Jisung*
İlkinde tam ölmemiştim. Çok küçüktüm. Hani biraz daha azalsam, yoktum. Her ağladığımda soluğum kesilir, ölürüm sanıyordum. Gözlerim ilk tuzlu yaşardığında, içimde saklı bir deniz olduğunu keşfettim.
Onu ilk tanıdığım günden bugüne kadar, insanın yalnızca kendi içindeki denizde yüzmeyi bilmediğini öğrendim.
Örs, çekiç ve üzengiden sonra ondan nefret eden herkesin sesi birer bina olup kulağımın içine dikildi. Ondan nefret eden herkesten ben de nefret ettim.

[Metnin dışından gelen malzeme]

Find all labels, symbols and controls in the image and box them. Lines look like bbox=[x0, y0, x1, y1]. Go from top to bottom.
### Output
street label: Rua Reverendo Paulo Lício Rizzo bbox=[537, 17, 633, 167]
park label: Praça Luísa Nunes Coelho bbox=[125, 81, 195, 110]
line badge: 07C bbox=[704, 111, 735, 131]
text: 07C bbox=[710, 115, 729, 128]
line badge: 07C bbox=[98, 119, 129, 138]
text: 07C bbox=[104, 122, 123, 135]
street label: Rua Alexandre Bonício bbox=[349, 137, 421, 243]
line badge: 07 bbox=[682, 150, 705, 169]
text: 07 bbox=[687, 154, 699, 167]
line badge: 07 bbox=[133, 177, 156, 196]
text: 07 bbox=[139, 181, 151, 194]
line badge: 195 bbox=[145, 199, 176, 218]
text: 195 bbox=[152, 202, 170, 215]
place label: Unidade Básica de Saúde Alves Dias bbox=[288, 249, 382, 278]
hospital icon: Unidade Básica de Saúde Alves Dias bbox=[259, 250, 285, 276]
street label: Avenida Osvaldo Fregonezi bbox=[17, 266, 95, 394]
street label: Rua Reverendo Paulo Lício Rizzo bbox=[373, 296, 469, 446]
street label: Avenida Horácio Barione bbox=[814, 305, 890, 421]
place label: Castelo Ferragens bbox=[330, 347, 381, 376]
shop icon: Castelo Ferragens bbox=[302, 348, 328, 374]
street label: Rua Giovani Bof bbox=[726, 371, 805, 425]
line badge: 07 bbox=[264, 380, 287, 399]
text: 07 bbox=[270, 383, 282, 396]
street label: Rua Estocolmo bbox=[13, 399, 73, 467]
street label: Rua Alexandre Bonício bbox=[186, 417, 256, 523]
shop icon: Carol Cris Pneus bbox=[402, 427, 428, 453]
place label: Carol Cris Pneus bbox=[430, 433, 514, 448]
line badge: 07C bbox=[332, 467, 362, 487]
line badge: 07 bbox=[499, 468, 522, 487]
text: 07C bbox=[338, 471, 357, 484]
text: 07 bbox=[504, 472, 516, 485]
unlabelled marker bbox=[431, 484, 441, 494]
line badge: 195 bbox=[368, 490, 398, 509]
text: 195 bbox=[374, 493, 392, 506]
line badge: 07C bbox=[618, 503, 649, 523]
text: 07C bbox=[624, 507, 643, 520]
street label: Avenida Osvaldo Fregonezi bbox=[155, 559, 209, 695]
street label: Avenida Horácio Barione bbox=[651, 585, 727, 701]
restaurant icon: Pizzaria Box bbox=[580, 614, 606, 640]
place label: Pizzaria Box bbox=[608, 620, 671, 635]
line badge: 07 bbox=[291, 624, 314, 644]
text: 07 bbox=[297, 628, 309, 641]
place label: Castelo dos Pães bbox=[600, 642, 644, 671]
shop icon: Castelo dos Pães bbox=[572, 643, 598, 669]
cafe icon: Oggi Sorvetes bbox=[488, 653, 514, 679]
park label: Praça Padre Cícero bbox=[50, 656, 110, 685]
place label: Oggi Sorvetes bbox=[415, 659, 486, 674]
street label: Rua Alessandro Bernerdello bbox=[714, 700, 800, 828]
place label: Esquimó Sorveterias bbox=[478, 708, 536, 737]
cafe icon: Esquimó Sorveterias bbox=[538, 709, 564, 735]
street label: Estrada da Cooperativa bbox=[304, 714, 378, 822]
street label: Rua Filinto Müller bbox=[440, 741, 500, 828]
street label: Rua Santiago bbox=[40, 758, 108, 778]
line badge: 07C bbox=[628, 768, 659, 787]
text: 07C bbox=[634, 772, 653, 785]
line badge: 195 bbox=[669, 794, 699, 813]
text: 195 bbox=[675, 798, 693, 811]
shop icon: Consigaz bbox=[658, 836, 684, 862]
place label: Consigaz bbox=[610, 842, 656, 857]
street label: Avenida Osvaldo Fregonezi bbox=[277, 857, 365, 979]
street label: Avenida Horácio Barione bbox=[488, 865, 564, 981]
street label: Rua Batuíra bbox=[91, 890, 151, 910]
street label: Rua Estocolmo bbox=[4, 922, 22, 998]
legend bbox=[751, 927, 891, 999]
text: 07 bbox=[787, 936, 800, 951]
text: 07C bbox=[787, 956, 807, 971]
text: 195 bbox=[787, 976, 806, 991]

Sonra masal kuşu beni öptü, bir süre ölmeyi düşünmedim. Bir çocuğu hayata alıştırmak büyük suçtu, Hyunjin. İnsanlık suçuydu, dokuz kusurlu hareketten biriydi.
Sana alışıp ölmeyi unuttum. Madem bunca yaşadım, ikinci ölümüm yaşadığıma değsin istedim. Çok bekledim.
Ben onun küçük markisiydim, ne zaman ayaklarım toprağa değse içine doğru kök salardım. Orada beni bekleyen oyuklardan, yarıklardan bir yol bulur gider sıcak göğsünü bulurdum. Gider başımı göğsüne gömer, kalbimin ince kabuklarını sarı saçlarından bir telle soyardım.
Onun için her şeyi yapardım.
Yıldızlarda yürürdüm mesela, o elimden tuttuğu müddetçe mümkün olmayan bir şey yoktu ufak dünyamızda.
Bir kere yan yana otursak tekrar âşık olurdum, onu öpemezsem bir şiir yazardım.
Ben böyleydim.
Onu gerçek olmayan birinden bile kıskanırdım.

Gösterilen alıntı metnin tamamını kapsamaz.